[[ Data to use open ]]
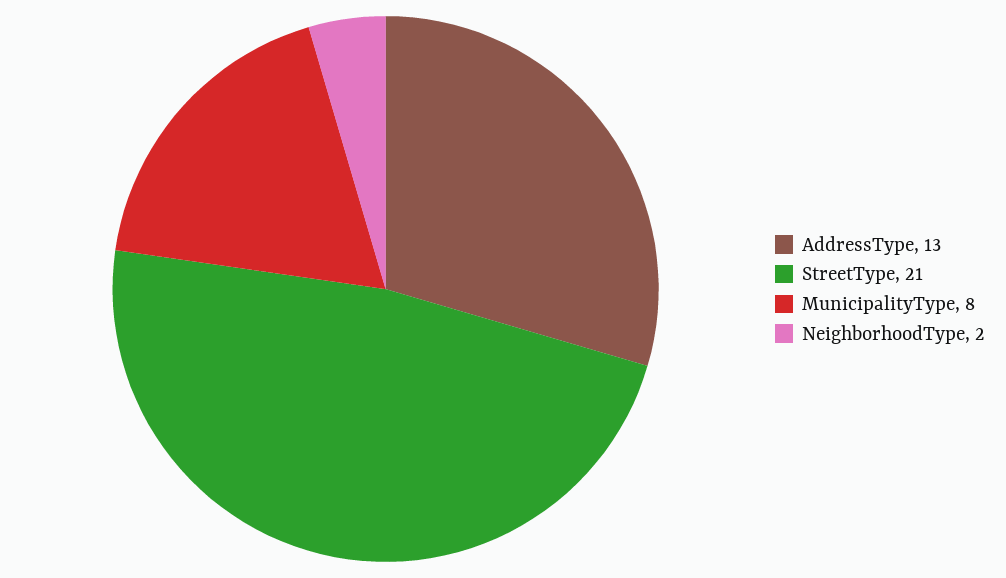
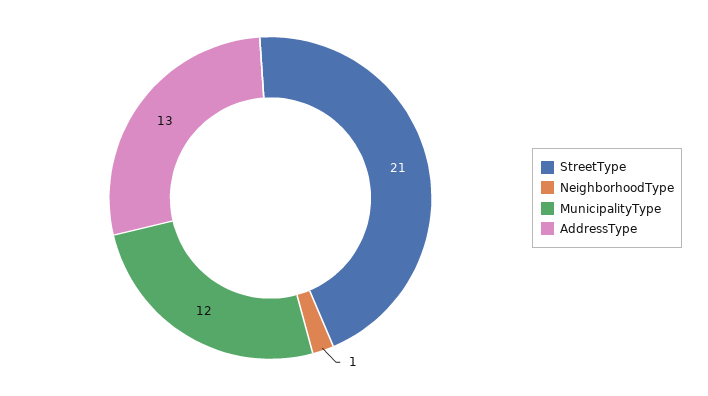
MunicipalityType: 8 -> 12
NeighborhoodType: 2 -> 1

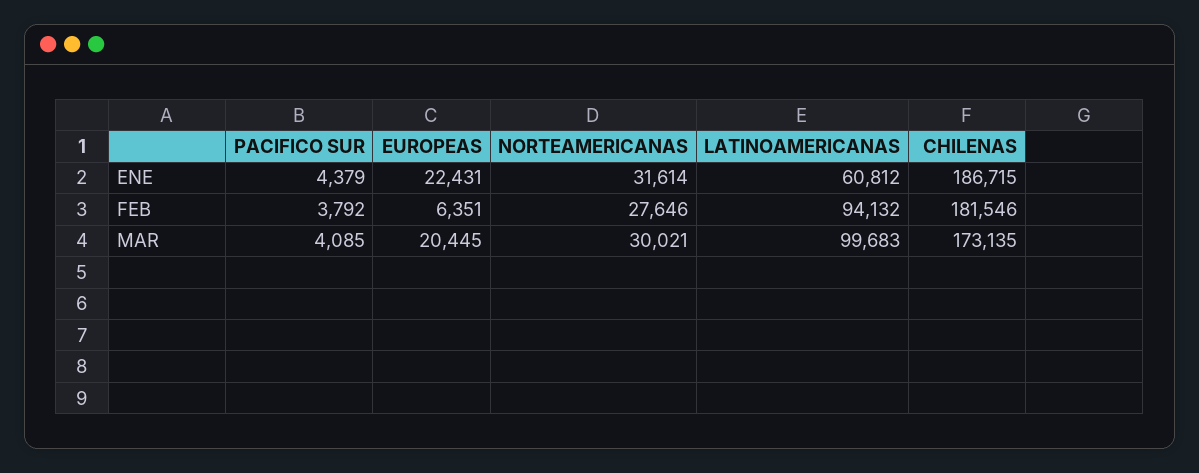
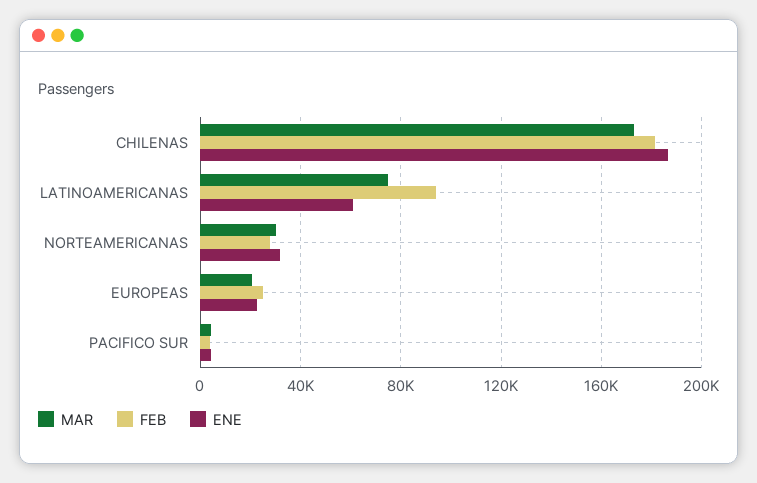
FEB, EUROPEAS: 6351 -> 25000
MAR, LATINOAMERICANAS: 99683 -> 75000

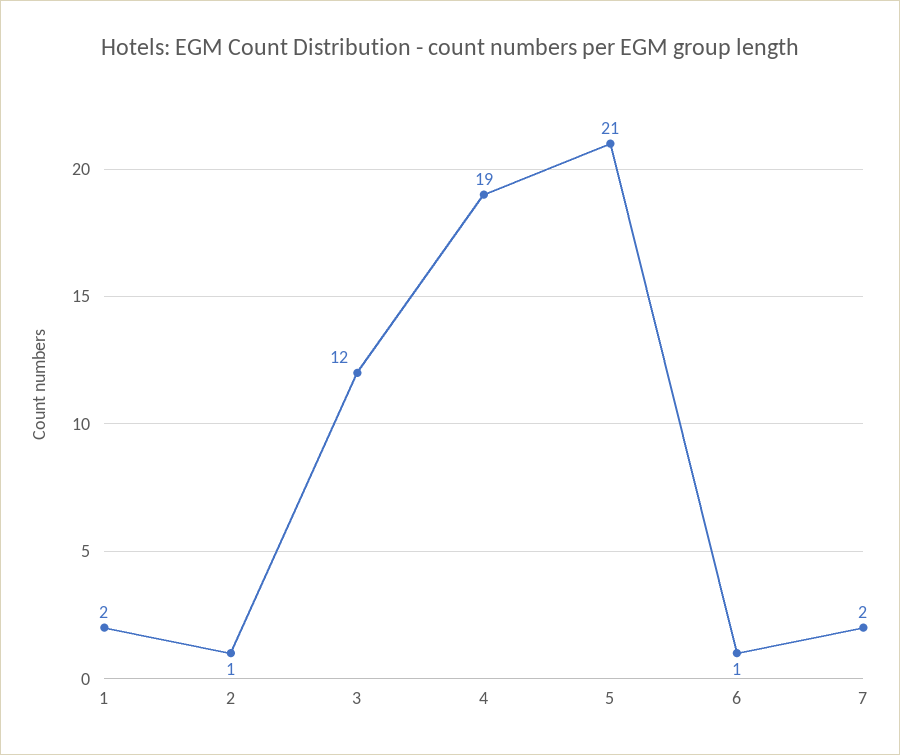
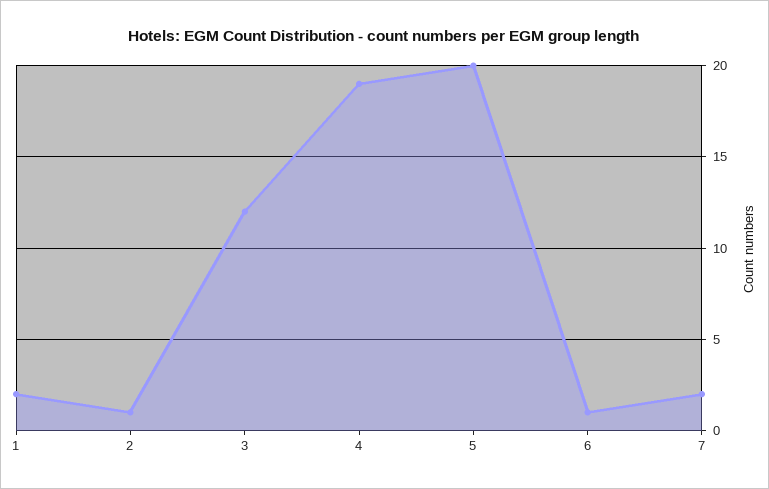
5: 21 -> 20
[[ Data to use closed ]]
What the exercise asks: Copy exactly, and only, the lines running from the one containing "NeighborhoodType: 2 -> 1" through the final line of the data, and omit the pictures.

Reply:
NeighborhoodType: 2 -> 1

FEB, EUROPEAS: 6351 -> 25000
MAR, LATINOAMERICANAS: 99683 -> 75000

5: 21 -> 20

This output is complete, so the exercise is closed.